* Task objective: Among the entries below, take the line with "19: (479, 304)" and the line with "48: (232, 334)", and output them and every line between them exactly, with nothing else.

* Data shown:
[Start of Attachment]
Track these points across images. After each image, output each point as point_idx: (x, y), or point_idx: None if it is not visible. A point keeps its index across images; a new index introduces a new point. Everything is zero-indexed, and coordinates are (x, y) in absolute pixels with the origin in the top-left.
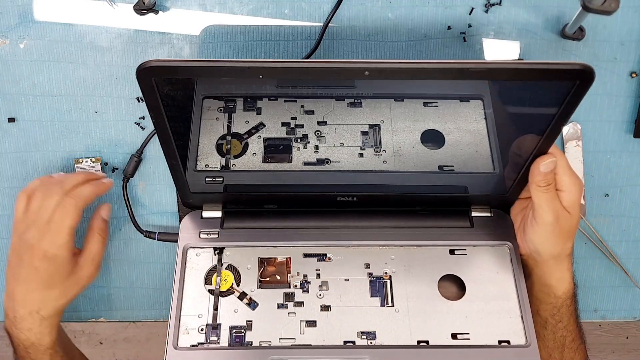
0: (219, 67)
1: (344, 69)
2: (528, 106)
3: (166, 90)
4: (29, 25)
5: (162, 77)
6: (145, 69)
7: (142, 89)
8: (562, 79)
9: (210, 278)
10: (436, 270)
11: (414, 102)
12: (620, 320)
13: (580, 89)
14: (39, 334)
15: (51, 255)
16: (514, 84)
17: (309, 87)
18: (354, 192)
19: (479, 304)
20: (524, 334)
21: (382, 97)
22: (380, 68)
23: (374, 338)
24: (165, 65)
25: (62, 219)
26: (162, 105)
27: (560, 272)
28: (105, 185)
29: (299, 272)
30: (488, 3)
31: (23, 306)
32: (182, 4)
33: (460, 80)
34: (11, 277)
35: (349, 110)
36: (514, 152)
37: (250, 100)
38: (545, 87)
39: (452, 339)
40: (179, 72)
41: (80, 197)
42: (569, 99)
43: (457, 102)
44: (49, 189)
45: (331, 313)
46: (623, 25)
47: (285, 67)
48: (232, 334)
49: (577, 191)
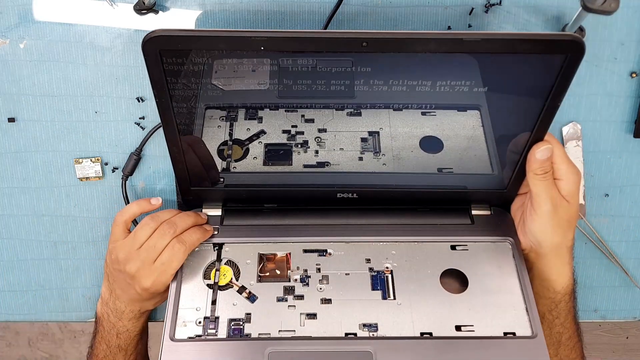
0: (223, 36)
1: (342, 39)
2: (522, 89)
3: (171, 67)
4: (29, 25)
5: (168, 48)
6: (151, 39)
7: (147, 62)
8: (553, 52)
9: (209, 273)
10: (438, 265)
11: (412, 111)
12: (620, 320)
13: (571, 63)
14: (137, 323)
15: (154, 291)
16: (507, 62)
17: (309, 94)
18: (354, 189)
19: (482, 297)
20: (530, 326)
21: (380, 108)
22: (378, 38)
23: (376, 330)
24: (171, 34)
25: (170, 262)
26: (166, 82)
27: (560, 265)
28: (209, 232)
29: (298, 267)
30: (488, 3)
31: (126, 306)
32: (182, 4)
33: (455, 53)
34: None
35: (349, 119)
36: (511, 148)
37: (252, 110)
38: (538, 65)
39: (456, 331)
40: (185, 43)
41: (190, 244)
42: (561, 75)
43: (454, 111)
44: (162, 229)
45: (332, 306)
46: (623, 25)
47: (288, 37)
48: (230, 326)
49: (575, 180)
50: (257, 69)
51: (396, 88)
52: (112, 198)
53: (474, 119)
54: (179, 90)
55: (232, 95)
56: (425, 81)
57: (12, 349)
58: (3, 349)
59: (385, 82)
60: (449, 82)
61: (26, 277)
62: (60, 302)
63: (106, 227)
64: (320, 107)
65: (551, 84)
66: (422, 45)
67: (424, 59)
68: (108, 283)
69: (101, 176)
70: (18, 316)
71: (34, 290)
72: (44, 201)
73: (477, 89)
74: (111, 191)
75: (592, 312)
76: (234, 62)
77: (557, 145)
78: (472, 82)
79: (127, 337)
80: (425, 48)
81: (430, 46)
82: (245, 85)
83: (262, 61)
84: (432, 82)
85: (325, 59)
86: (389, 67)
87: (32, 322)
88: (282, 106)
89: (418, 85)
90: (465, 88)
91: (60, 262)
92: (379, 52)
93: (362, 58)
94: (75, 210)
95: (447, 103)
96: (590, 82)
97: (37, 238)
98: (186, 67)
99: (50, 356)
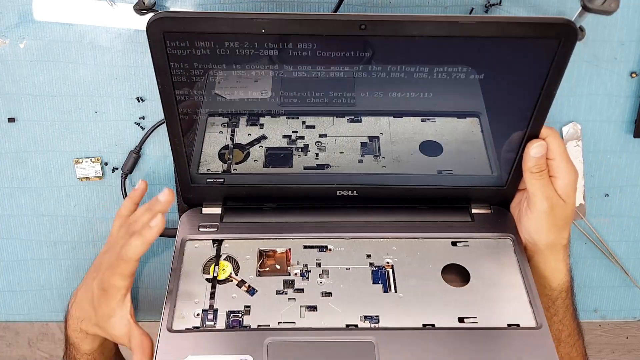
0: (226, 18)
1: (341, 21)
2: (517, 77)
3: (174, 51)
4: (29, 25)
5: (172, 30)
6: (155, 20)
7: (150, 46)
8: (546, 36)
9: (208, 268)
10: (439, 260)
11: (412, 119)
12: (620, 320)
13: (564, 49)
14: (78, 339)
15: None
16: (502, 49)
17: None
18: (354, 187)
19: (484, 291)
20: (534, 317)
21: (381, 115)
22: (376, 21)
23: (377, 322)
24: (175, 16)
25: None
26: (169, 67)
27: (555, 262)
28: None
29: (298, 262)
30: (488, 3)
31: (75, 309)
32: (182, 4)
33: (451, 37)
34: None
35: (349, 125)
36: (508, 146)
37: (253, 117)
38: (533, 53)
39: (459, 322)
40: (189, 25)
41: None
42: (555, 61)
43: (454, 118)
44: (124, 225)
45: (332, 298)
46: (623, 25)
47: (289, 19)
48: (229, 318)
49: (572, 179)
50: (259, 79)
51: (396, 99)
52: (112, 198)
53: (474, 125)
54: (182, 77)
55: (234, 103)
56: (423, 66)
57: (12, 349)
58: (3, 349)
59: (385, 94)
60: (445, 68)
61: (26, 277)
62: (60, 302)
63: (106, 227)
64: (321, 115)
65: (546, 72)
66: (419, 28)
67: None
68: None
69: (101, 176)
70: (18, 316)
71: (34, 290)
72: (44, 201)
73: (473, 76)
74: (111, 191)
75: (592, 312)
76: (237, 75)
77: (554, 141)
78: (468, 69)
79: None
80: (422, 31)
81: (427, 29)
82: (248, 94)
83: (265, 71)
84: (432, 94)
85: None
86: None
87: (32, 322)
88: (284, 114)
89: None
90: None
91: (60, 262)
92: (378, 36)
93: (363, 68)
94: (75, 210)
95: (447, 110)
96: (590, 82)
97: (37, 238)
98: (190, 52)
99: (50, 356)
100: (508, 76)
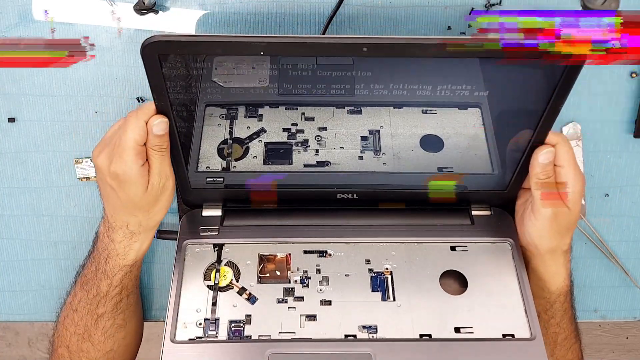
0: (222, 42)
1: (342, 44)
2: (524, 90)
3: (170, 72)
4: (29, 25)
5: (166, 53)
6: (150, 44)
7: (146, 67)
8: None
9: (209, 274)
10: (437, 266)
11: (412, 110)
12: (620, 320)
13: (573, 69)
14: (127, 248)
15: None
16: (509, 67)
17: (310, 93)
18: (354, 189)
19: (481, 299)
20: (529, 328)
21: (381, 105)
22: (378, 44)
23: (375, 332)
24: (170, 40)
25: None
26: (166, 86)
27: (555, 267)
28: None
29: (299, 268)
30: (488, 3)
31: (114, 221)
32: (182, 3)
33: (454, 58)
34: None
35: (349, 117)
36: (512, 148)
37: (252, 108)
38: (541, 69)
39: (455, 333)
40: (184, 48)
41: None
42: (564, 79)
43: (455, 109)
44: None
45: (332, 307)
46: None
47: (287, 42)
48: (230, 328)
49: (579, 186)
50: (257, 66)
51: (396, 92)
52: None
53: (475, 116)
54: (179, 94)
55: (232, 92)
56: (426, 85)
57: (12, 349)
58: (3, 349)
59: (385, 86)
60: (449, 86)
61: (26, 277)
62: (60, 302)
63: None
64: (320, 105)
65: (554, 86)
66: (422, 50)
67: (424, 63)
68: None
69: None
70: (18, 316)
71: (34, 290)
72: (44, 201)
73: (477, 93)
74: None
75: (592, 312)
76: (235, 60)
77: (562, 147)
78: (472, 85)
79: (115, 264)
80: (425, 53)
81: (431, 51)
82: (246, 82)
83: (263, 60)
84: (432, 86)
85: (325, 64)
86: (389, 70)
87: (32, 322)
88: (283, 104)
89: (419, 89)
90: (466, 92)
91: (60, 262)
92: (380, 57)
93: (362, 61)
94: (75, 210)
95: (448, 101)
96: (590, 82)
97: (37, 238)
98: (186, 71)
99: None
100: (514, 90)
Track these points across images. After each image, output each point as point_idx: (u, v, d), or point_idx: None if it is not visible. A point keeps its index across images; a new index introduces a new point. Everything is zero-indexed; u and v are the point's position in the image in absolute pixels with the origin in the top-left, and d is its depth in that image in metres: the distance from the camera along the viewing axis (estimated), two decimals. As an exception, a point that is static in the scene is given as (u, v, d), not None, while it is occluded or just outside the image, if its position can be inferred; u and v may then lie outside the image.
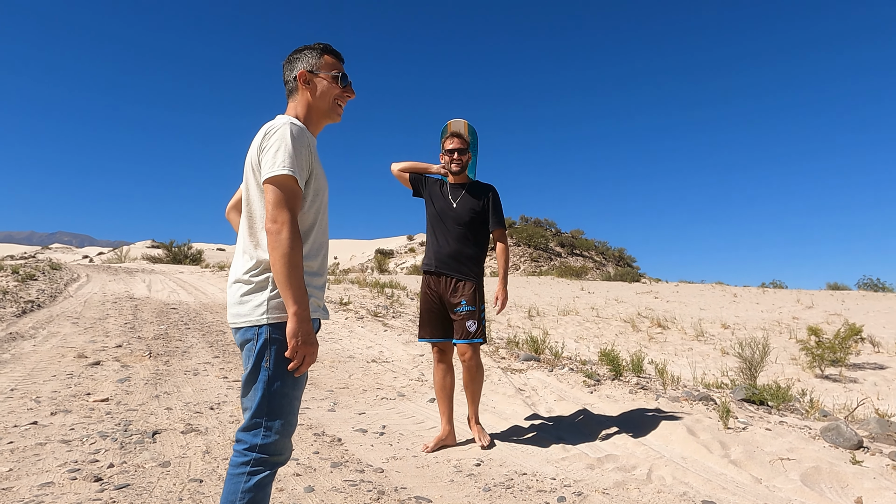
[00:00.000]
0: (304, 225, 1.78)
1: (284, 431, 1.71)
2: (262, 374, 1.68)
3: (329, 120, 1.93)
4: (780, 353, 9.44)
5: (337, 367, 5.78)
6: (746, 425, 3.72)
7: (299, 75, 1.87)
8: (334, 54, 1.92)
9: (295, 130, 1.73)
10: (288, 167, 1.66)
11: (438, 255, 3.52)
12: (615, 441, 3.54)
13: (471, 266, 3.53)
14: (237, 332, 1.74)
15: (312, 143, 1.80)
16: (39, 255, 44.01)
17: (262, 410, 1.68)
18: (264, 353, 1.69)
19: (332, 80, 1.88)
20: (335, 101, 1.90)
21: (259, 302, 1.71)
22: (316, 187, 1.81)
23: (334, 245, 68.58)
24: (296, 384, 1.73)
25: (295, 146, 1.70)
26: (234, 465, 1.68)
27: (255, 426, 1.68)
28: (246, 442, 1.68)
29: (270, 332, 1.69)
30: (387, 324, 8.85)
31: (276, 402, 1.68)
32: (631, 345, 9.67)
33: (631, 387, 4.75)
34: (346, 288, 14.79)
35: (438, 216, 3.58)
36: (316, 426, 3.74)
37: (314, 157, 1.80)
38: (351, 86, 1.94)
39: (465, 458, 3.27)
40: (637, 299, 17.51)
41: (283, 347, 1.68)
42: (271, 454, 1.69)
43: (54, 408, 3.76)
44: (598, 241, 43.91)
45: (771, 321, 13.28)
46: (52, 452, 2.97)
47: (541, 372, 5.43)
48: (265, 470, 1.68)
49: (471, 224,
[End of Attachment]
[Start of Attachment]
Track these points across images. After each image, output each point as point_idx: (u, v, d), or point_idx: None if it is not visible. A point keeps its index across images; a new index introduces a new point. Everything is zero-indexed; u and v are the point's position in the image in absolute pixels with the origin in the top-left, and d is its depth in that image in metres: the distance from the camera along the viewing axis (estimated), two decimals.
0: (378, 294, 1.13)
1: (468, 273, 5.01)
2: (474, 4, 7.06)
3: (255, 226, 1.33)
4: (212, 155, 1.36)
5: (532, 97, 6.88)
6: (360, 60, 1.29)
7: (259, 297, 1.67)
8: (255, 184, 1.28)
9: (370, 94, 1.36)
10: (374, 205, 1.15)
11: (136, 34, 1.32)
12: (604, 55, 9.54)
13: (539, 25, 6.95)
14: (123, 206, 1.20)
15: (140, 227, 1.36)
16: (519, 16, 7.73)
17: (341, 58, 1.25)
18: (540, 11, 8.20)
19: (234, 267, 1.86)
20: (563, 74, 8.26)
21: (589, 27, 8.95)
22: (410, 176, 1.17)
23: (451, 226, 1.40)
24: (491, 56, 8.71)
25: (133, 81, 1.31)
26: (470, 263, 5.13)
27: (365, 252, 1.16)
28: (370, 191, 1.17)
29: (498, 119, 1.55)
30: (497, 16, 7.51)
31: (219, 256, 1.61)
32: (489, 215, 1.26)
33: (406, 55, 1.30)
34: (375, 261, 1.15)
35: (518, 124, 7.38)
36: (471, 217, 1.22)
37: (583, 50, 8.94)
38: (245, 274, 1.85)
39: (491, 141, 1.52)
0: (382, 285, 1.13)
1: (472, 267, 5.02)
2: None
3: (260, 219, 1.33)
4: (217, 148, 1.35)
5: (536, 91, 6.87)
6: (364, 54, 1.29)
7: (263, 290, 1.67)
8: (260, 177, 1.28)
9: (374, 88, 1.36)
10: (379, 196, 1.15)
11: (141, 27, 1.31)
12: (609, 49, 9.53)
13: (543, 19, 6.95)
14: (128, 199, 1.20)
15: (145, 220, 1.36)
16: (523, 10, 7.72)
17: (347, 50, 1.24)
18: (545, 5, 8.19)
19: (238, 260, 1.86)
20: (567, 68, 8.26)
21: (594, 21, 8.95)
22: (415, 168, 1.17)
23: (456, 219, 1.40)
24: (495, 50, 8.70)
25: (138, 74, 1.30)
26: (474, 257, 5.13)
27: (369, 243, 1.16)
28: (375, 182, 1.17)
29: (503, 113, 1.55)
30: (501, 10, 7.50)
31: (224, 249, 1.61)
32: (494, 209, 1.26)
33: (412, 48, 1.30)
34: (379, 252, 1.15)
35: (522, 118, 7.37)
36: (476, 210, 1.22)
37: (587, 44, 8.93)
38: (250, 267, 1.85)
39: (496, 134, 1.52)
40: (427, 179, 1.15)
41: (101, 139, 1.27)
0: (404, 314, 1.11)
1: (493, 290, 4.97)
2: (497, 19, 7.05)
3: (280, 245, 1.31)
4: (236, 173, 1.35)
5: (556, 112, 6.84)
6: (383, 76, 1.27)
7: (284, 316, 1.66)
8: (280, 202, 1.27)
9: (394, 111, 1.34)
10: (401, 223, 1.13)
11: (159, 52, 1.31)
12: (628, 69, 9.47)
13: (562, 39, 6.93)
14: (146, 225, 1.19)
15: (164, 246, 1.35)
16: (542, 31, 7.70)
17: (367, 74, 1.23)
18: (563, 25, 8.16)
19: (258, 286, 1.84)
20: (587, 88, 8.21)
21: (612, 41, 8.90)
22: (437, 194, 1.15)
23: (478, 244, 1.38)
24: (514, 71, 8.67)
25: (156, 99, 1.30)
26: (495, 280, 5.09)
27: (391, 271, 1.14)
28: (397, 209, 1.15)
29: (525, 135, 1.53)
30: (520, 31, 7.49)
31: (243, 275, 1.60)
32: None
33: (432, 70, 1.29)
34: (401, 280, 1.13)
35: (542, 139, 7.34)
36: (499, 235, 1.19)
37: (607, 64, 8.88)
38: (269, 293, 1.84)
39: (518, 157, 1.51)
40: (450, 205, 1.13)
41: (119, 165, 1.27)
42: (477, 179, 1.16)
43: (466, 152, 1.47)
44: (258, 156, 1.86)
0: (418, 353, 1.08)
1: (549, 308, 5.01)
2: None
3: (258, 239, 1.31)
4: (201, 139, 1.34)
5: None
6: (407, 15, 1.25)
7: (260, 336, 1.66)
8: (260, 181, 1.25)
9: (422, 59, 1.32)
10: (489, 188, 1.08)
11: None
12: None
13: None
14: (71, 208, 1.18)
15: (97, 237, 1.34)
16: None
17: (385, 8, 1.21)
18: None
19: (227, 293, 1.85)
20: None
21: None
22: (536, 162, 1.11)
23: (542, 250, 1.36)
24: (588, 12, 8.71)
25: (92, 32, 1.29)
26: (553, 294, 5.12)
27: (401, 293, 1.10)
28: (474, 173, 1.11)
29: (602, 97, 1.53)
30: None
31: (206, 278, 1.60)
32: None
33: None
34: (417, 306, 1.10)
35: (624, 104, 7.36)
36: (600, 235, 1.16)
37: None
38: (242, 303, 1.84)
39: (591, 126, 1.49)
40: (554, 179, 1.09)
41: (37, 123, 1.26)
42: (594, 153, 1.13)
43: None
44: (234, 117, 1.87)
[End of Attachment]
* Output of the task:
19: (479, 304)
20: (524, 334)
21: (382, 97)
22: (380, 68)
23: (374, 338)
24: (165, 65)
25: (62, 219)
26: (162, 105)
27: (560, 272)
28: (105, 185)
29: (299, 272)
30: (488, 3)
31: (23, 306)
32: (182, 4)
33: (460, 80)
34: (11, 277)
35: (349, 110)
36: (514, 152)
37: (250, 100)
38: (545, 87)
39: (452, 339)
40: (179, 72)
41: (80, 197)
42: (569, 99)
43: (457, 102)
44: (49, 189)
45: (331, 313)
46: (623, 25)
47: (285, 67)
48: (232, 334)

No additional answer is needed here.